No me quedaba más remedio. La sed me empujó hacia adelante. Muy lentamente, saqué el remo de debajo de la lona. Coloqué el salvavidas alrededor de la cintura. Dejé el remo en la proa. Me asomé por encima de la regala y, con los pulgares, empujé la cuerda que sujetaba la lona hacia arriba hasta que conseguí desengancharla. Me costó lo mío. Pero después del primer gancho, el segundo y el tercero saltaron con más facilidad. Hice lo mismo en el otro lado de la roda. La lona se aflojó bajo mis codos. Estaba tendido encima de ella, con las piernas en dirección a la popa.

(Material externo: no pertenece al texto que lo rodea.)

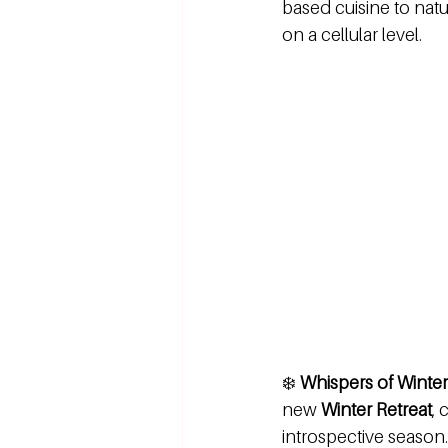
based cuisine to natur
on a cellular level.
❄️ 
Whispers of Winter
new 
Winter Retreat
, 
introspective season.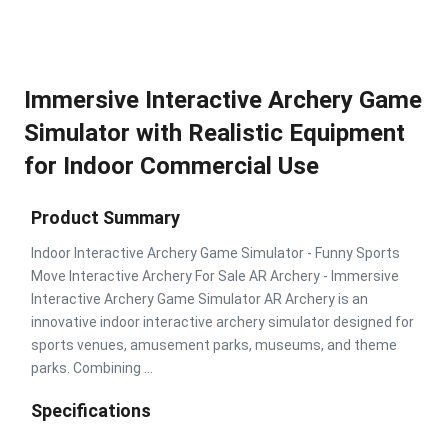
Immersive Interactive Archery Game
Simulator with Realistic Equipment
for Indoor Commercial Use
Product Summary
Indoor Interactive Archery Game Simulator - Funny Sports
Move Interactive Archery For Sale AR Archery - Immersive
Interactive Archery Game Simulator AR Archery is an
innovative indoor interactive archery simulator designed for
sports venues, amusement parks, museums, and theme
parks. Combining ...
Specifications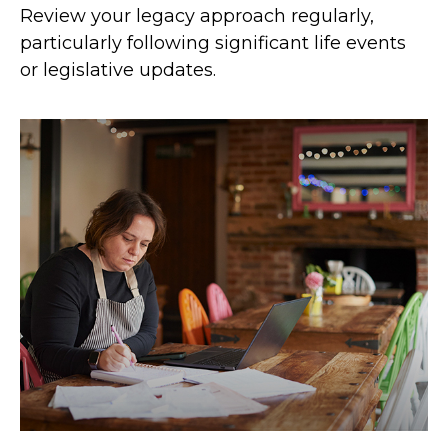
Review your legacy approach regularly,
particularly following significant life events
or legislative updates.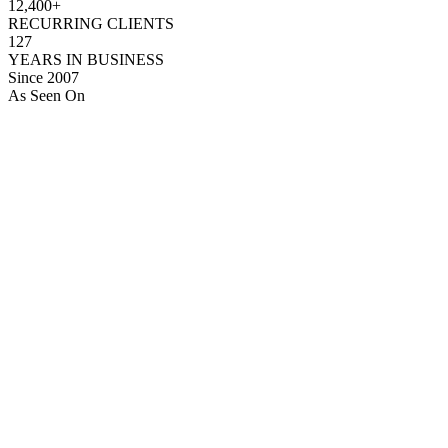
12,400+
RECURRING CLIENTS
127
YEARS IN BUSINESS
Since 2007
As Seen On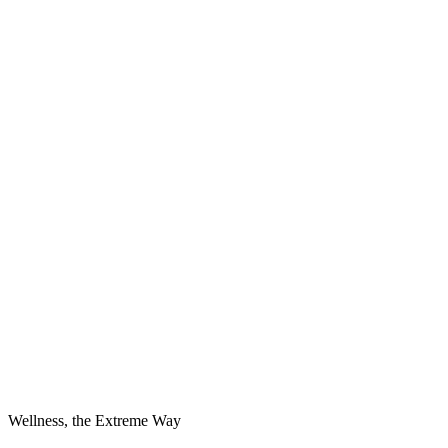
Wellness, the Extreme Way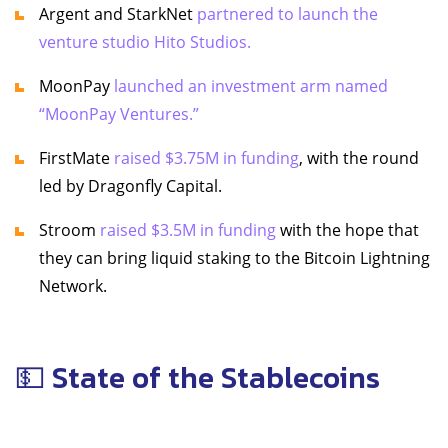
Argent and StarkNet
partnered to launch the
venture studio Hito Studios.
MoonPay
launched an investment arm named
“MoonPay Ventures.”
FirstMate
raised $3.75M in funding
, with the round
led by Dragonfly Capital.
Stroom
raised $3.5M in funding
with the hope that
they can bring liquid staking to the Bitcoin Lightning
Network.
💵 State of the Stablecoins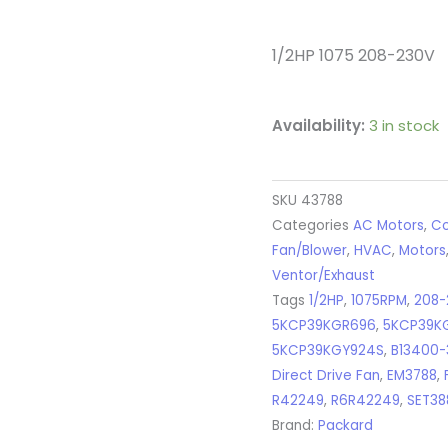
1/2HP 1075 208-230V
Availability:
3 in stock
SKU
43788
Categories
AC Motors
,
Co
Fan/Blower
,
HVAC
,
Motors
Ventor/Exhaust
Tags
1/2HP
,
1075RPM
,
208-
5KCP39KGR696
,
5KCP39K
5KCP39KGY924S
,
B13400-
Direct Drive Fan
,
EM3788
,
R42249
,
R6R42249
,
SET38
Brand:
Packard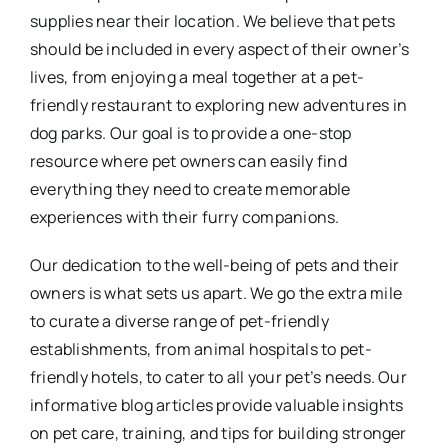
supplies near their location. We believe that pets
should be included in every aspect of their owner’s
lives, from enjoying a meal together at a pet-
friendly restaurant to exploring new adventures in
dog parks. Our goal is to provide a one-stop
resource where pet owners can easily find
everything they need to create memorable
experiences with their furry companions.
Our dedication to the well-being of pets and their
owners is what sets us apart. We go the extra mile
to curate a diverse range of pet-friendly
establishments, from animal hospitals to pet-
friendly hotels, to cater to all your pet’s needs. Our
informative blog articles provide valuable insights
on pet care, training, and tips for building stronger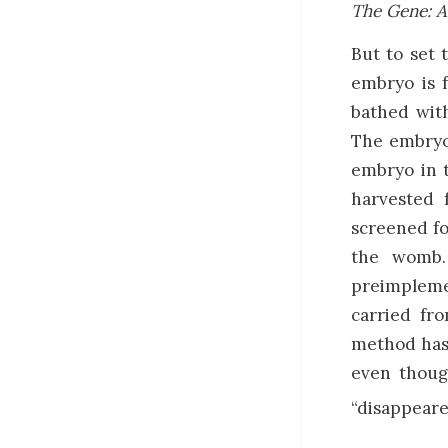
The Gene: A
But to set 
embryo is f
bathed with
The embryo
embryo in t
harvested 
screened fo
the womb.
preimpleme
carried fr
method has 
even thoug
“disappeare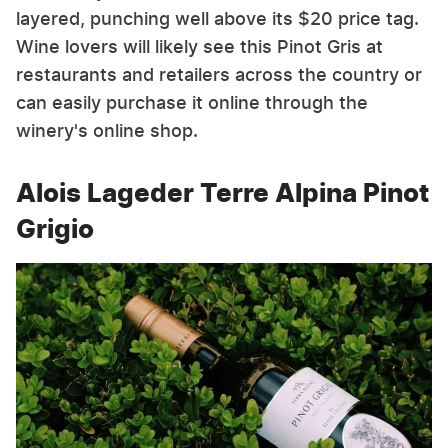
layered, punching well above its $20 price tag.
Wine lovers will likely see this Pinot Gris at
restaurants and retailers across the country or
can easily purchase it online through the
winery's online shop.
Alois Lageder Terre Alpina Pinot
Grigio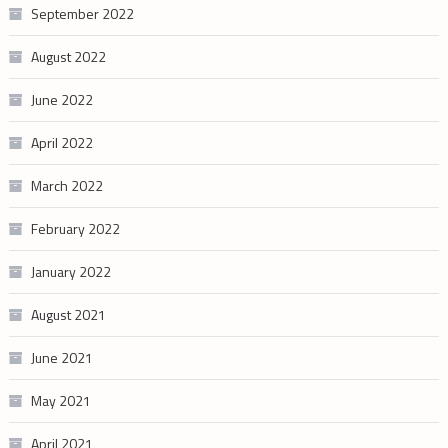
September 2022
August 2022
June 2022
April 2022
March 2022
February 2022
January 2022
August 2021
June 2021
May 2021
April 2021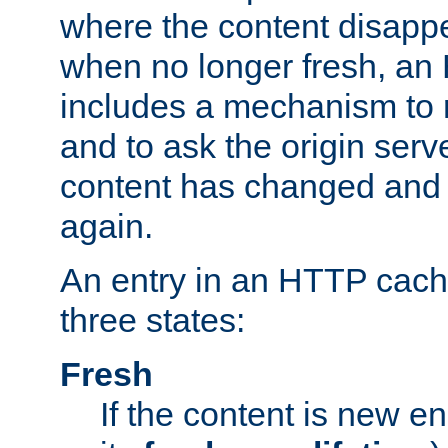
where the content disapp
when no longer fresh, a
includes a mechanism to r
and to ask the origin serv
content has changed and i
again.
An entry in an HTTP cache
three states:
Fresh
If the content is new 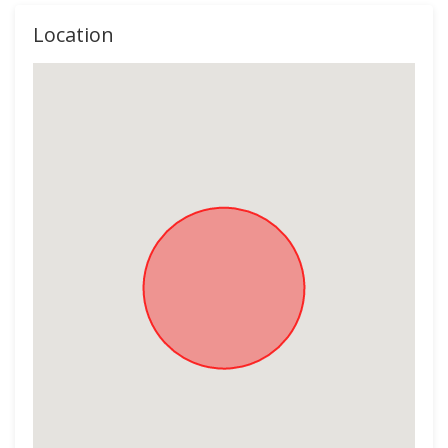
Location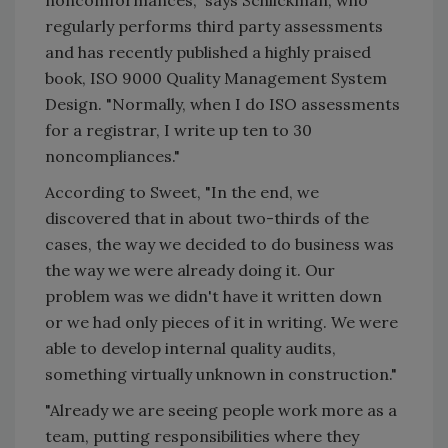
noncomformances," says Schlickman, who
regularly performs third party assessments
and has recently published a highly praised
book, ISO 9000 Quality Management System
Design. "Normally, when I do ISO assessments
for a registrar, I write up ten to 30
noncompliances."
According to Sweet, "In the end, we
discovered that in about two-thirds of the
cases, the way we decided to do business was
the way we were already doing it. Our
problem was we didn't have it written down
or we had only pieces of it in writing. We were
able to develop internal quality audits,
something virtually unknown in construction."
"Already we are seeing people work more as a
team, putting responsibilities where they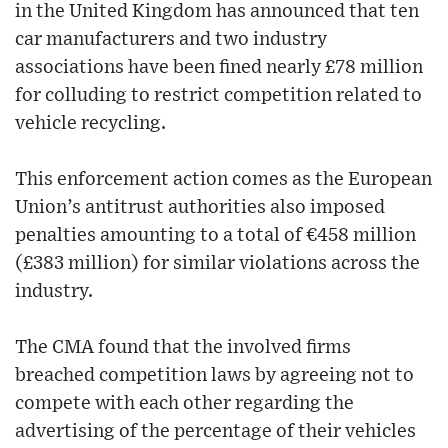
in the United Kingdom has announced that ten
car manufacturers and two industry
associations have been fined nearly £78 million
for colluding to restrict competition related to
vehicle recycling.
This enforcement action comes as the European
Union’s antitrust authorities also imposed
penalties amounting to a total of €458 million
(£383 million) for similar violations across the
industry.
The CMA found that the involved firms
breached competition laws by agreeing not to
compete with each other regarding the
advertising of the percentage of their vehicles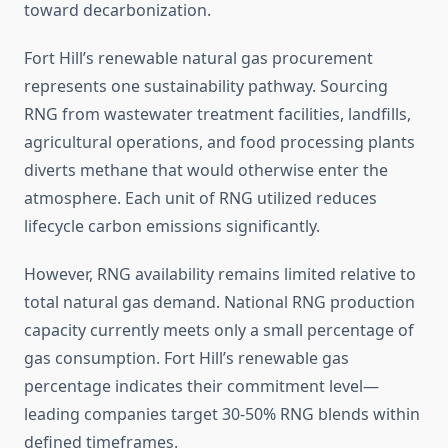
toward decarbonization.
Fort Hill’s renewable natural gas procurement
represents one sustainability pathway. Sourcing
RNG from wastewater treatment facilities, landfills,
agricultural operations, and food processing plants
diverts methane that would otherwise enter the
atmosphere. Each unit of RNG utilized reduces
lifecycle carbon emissions significantly.
However, RNG availability remains limited relative to
total natural gas demand. National RNG production
capacity currently meets only a small percentage of
gas consumption. Fort Hill’s renewable gas
percentage indicates their commitment level—
leading companies target 30-50% RNG blends within
defined timeframes.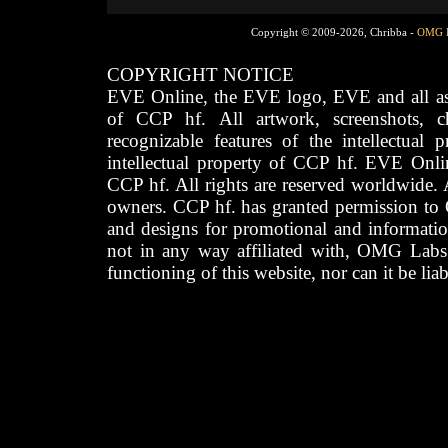
Copyright © 2009-2026, Chribba -
OMG 
COPYRIGHT NOTICE
EVE Online, the EVE logo, EVE and all asso
of CCP hf. All artwork, screenshots, cha
recognizable features of the intellectual 
intellectual property of CCP hf. EVE Onli
CCP hf. All rights are reserved worldwide. A
owners. CCP hf. has granted permission to
and designs for promotional and informatio
not in any way affiliated with, OMG Labs
functioning of this website, nor can it be lia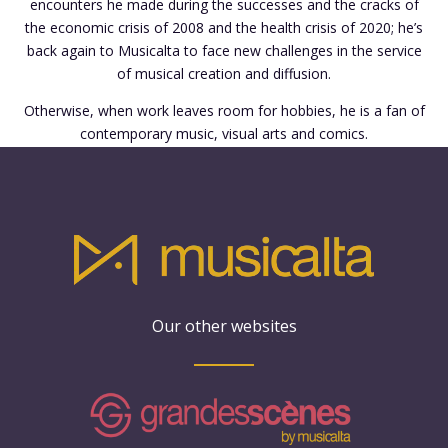
encounters he made during the successes and the cracks of
the economic crisis of 2008 and the health crisis of 2020; he’s
back again to Musicalta to face new challenges in the service
of musical creation and diffusion.
Otherwise, when work leaves room for hobbies, he is a fan of
contemporary music, visual arts and comics.
Our other websites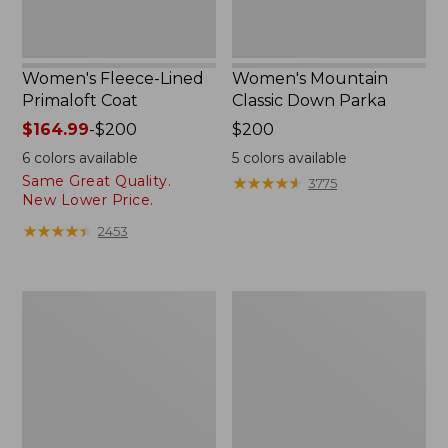
Women's Fleece-Lined
Women's Mountain
Primaloft Coat
Classic Down Parka
Price
$164.99
-
$200
Price:
$200
range
$200
6
colors available
5
colors available
from:
Same Great Quality.
★
★
★
★
★
★
★
★
★
★
3775
$164.99
New Lower Price.
to:
★
★
★
★
★
★
★
★
★
★
2453
$200
Women's
Women's
Ultrawarm
Ultrawarm
Coat,
Coat,
Three
Long
Quarter
Length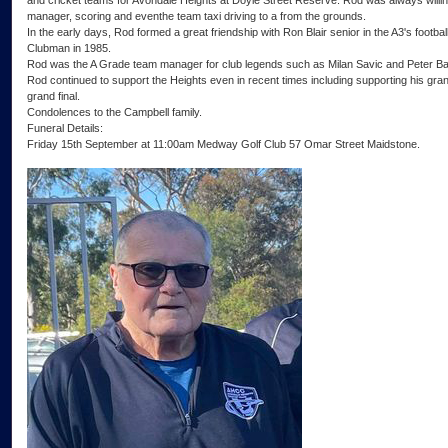
and cricket teams for Avondale Heights at Doyle Street Reserve. Rod was always willin
manager, scoring and eventhe team taxi driving to a from the grounds.
In the early days, Rod formed a great friendship with Ron Blair senior in the A3's foot
Clubman in 1985.
Rod was the A Grade team manager for club legends such as Milan Savic and Peter Ba
Rod continued to support the Heights even in recent times including supporting his gra
grand final.
Condolences to the Campbell family.
Funeral Details:
Friday 15th September at 11:00am Medway Golf Club 57 Omar Street Maidstone.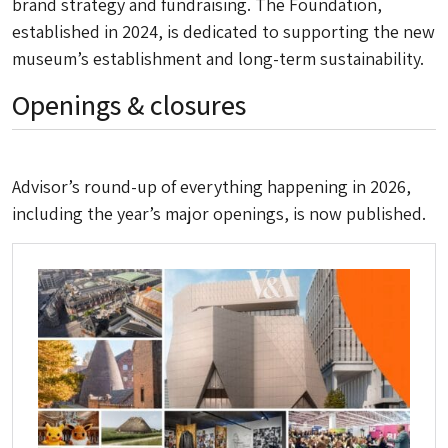
brand strategy and fundraising. The Foundation,
established in 2024, is dedicated to supporting the new
museum’s establishment and long-term sustainability.
Openings & closures
Advisor
’s round-up of everything happening in 2026,
including the year’s major openings, is now published.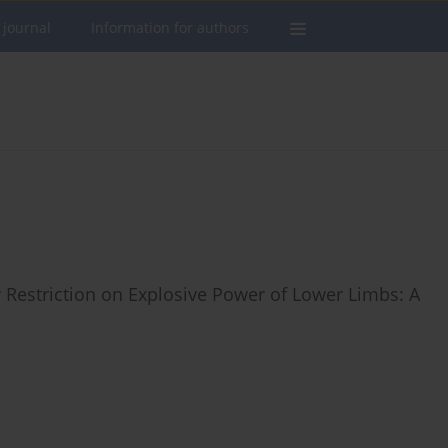
 journal
Information for authors
w Restriction on Explosive Power of Lower Limbs: A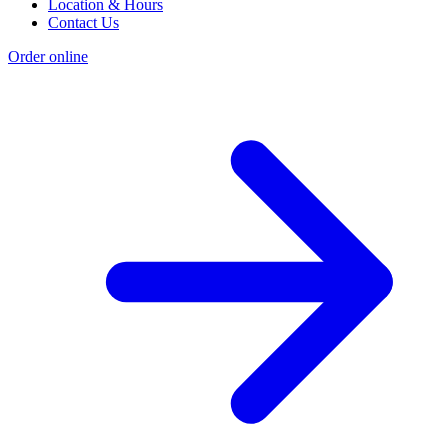
Location & Hours
Contact Us
Order online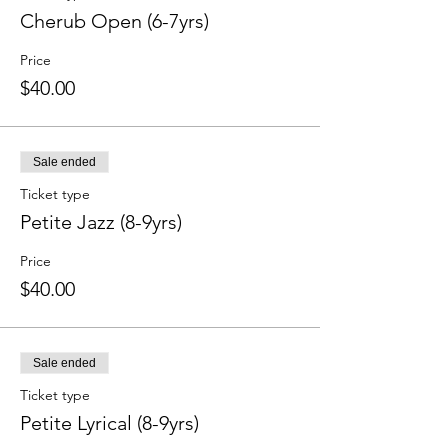
Cherub Open (6-7yrs)
Price
$40.00
Sale ended
Ticket type
Petite Jazz (8-9yrs)
Price
$40.00
Sale ended
Ticket type
Petite Lyrical (8-9yrs)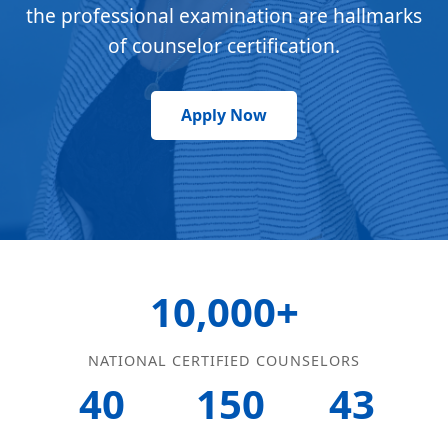
the professional examination are hallmarks
of counselor certification.
Apply Now
10,000+
NATIONAL CERTIFIED COUNSELORS
40
150
43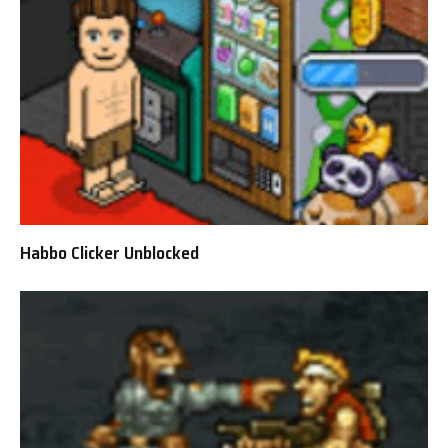
Habbo Clicker Unblocked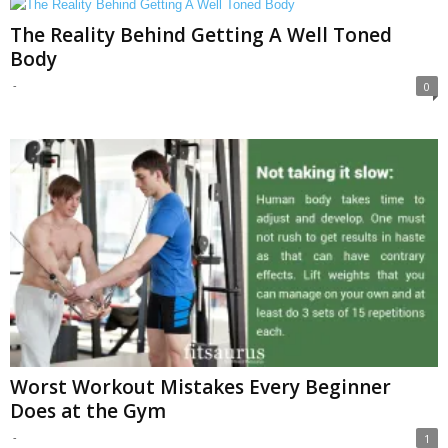
The Reality Behind Getting A Well Toned
Body
-
0
Worst Workout Mistakes Every Beginner
Does at the Gym
-
1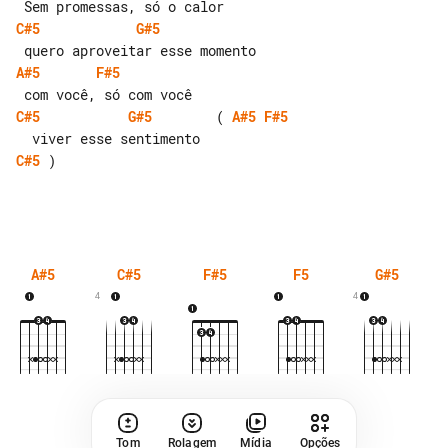
C#5
G#5
A#5
F#5
C#5
G#5
        ( 
A#5
F#5
C#5
 )

A#5
C#5
F#5
F5
G#5
4
4
Tom
Rolagem
Mídia
Opções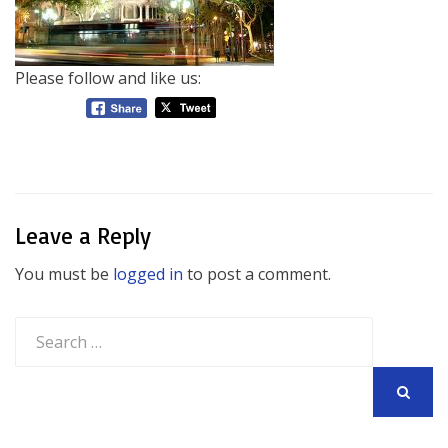
Please follow and like us:
Leave a Reply
You must be
logged in
to post a comment.
Search
for:
SEARCH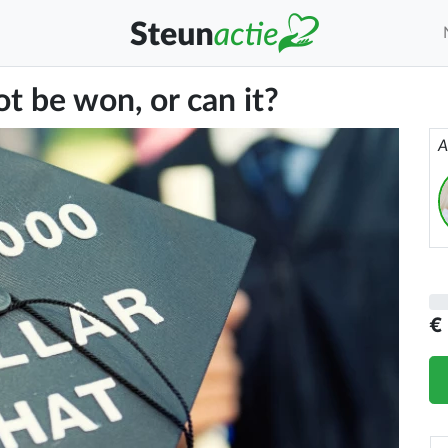
t be won, or can it?
A
€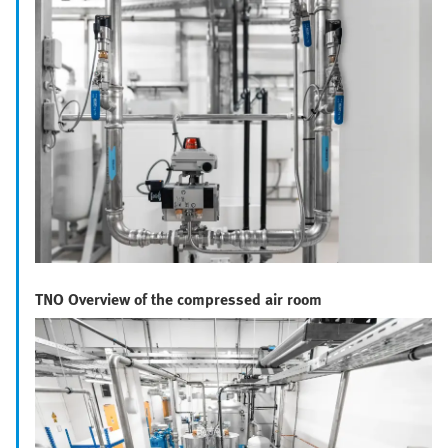
TNO Overview of the compressed air room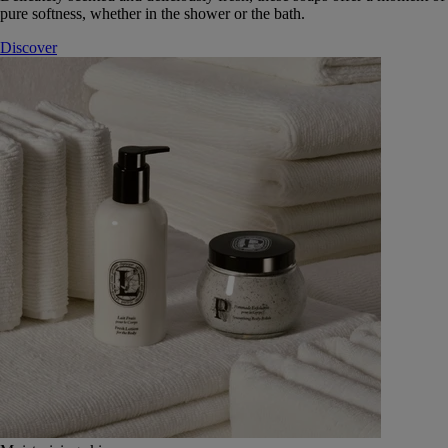
pure softness, whether in the shower or the bath.
Discover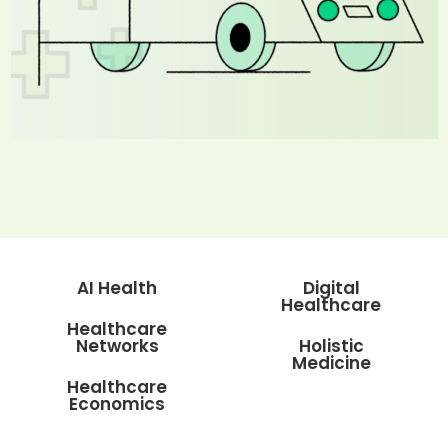
AI Health
Digital
Healthcare
Healthcare
Networks
Holistic
Medicine
Healthcare
Economics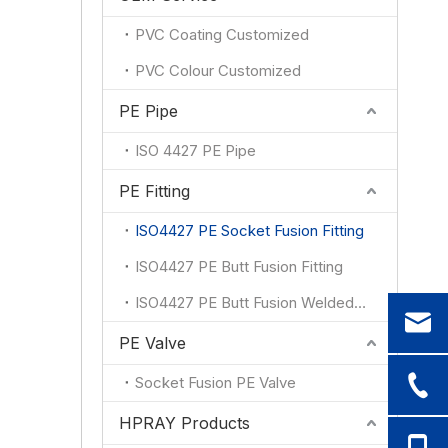
PVC Coating Customized
PVC Colour Customized
PE Pipe
ISO 4427 PE Pipe
PE Fitting
ISO4427 PE Socket Fusion Fitting
ISO4427 PE Butt Fusion Fitting
ISO4427 PE Butt Fusion Welded Fitting
PE Valve
Socket Fusion PE Valve
HPRAY Products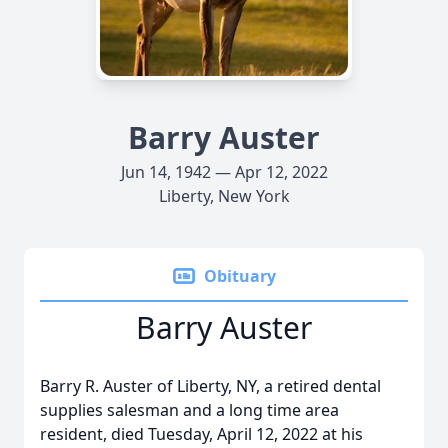
Barry Auster
Jun 14, 1942 — Apr 12, 2022
Liberty, New York
Obituary
Barry Auster
Barry R. Auster of Liberty, NY, a retired dental
supplies salesman and a long time area
resident, died Tuesday, April 12, 2022 at his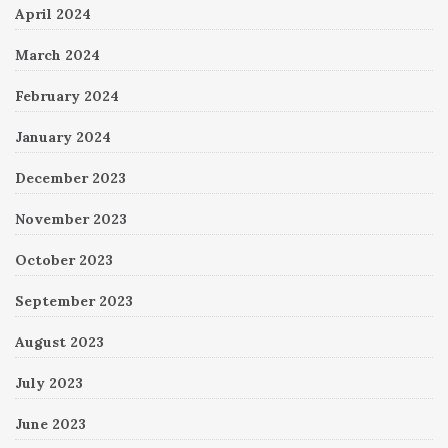
April 2024
March 2024
February 2024
January 2024
December 2023
November 2023
October 2023
September 2023
August 2023
July 2023
June 2023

La desenrollé un poco. Mi recompensa no se hizo esperar. La proa era igual que la popa; tenía un banco al final. Y encima de él, a algunos centímetros de la roda, había un pestillo que brillaba como un diamante. Vi el contorno de una tapa. El corazón me empezó a latir con fuerza. Desenrollé la lona un poco más. Miré por debajo. La tapa tenía una forma triangular, con las puntas redondeadas. Medía noventa centímetros de ancho y sesenta de fondo. En ese momento, vi una masa naranja. Me aparté rápidamente. Pero el color naranja no se estaba moviendo y el tono no cuadraba. Volví a mirar. No era un tigre. Era un chaleco salvavidas. Al fondo de la guarida de Richard Parker, había varios chalecos.